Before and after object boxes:
§ §

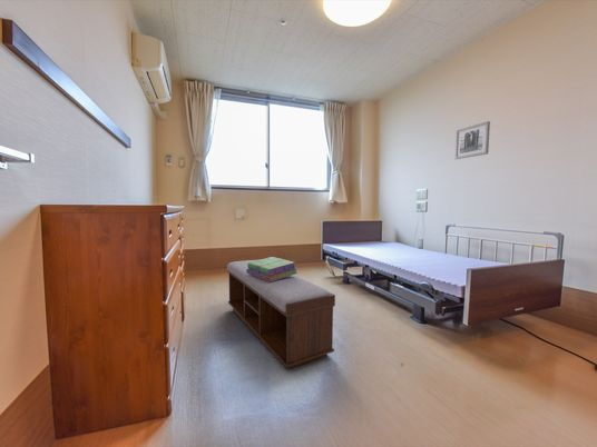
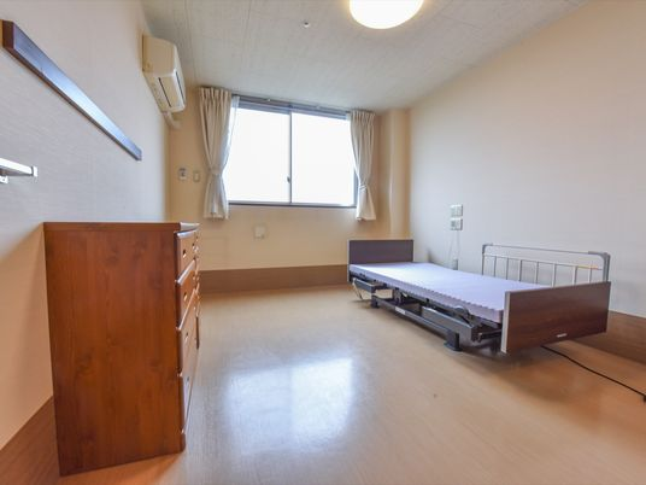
- stack of books [246,256,298,281]
- wall art [453,120,491,160]
- bench [226,259,336,370]
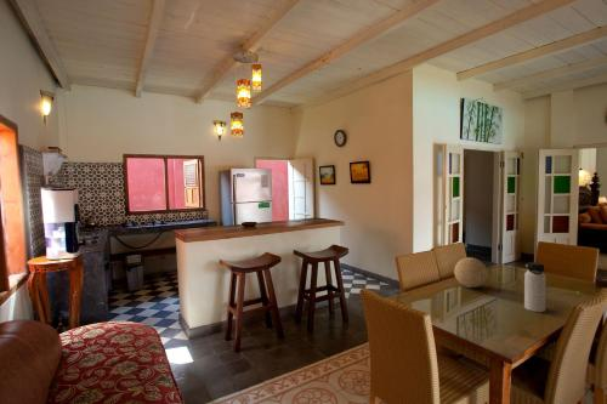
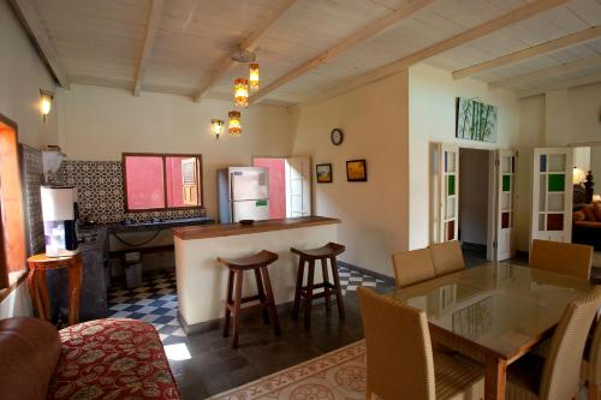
- water bottle [523,261,548,313]
- decorative ball [453,256,488,289]
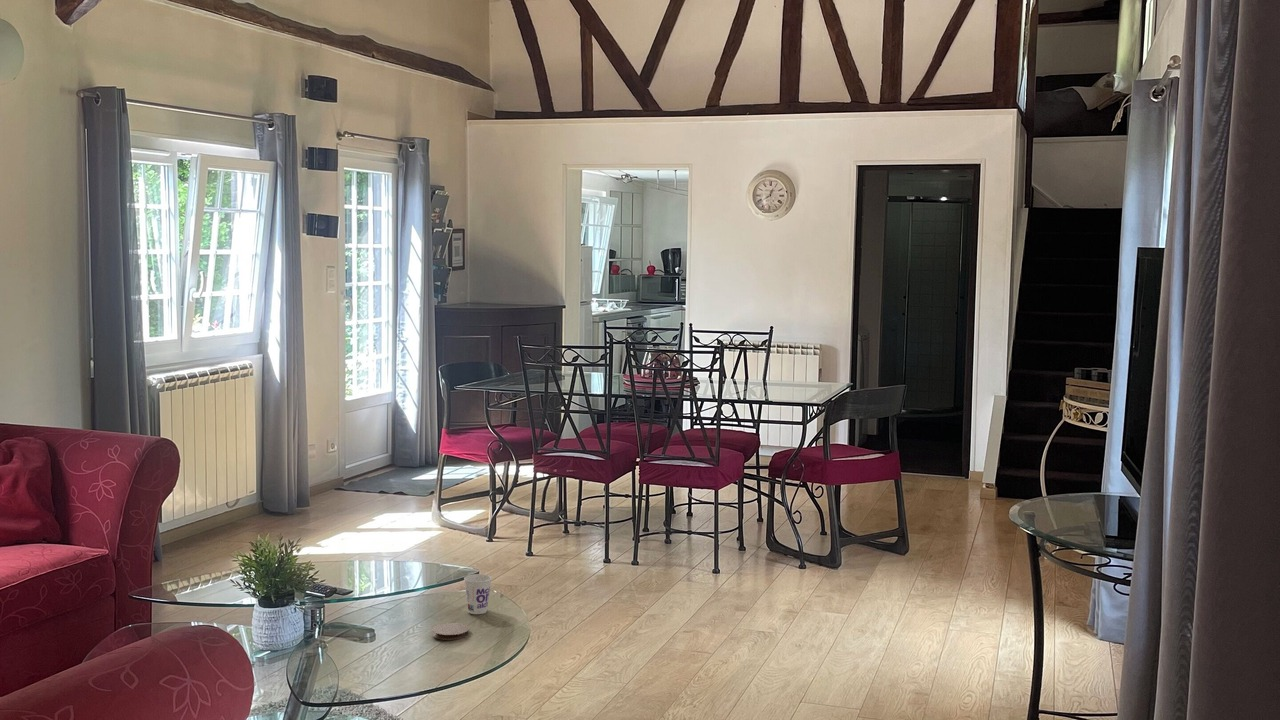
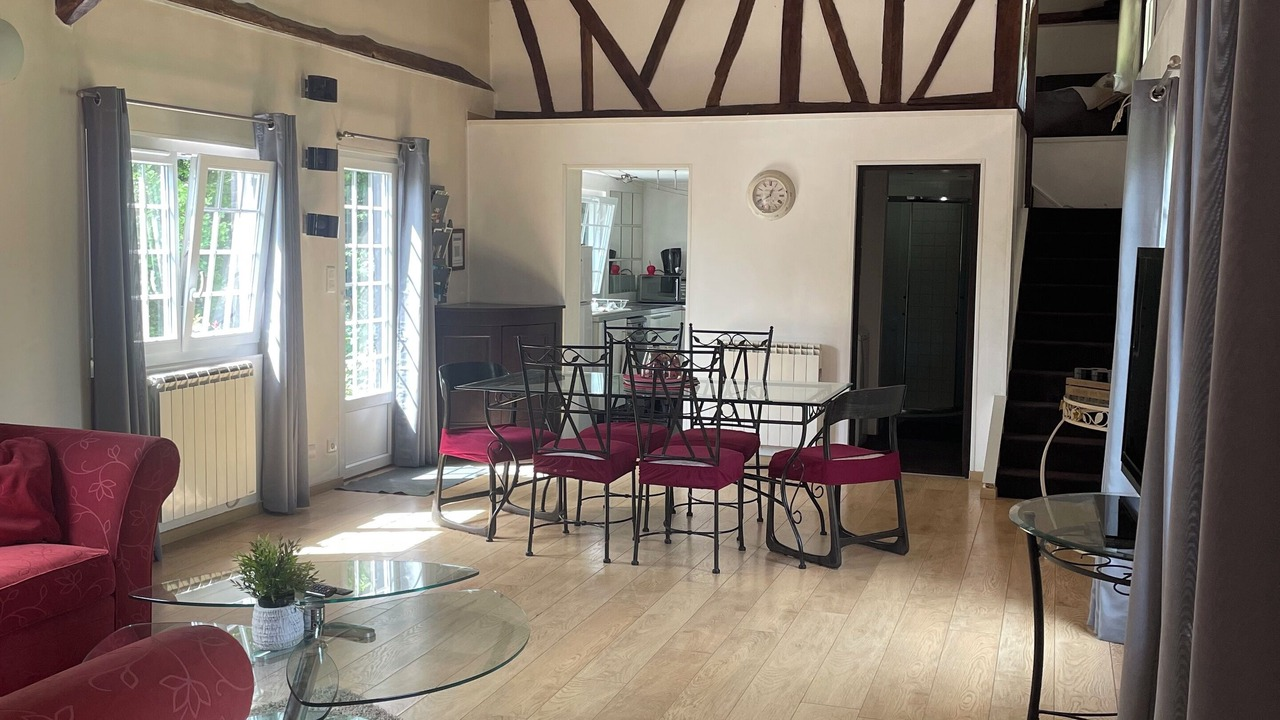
- coaster [431,622,470,641]
- cup [463,573,493,615]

§ §

▶ TASK BRIEF
No pictures belong in the output. It should reproduce exactly the lines from the one containing "- water bottle [523,261,548,313]" through the end of the data, both ends included.

▶ EXERCISE RESULT
- water bottle [523,261,548,313]
- decorative ball [453,256,488,289]
- coaster [431,622,470,641]
- cup [463,573,493,615]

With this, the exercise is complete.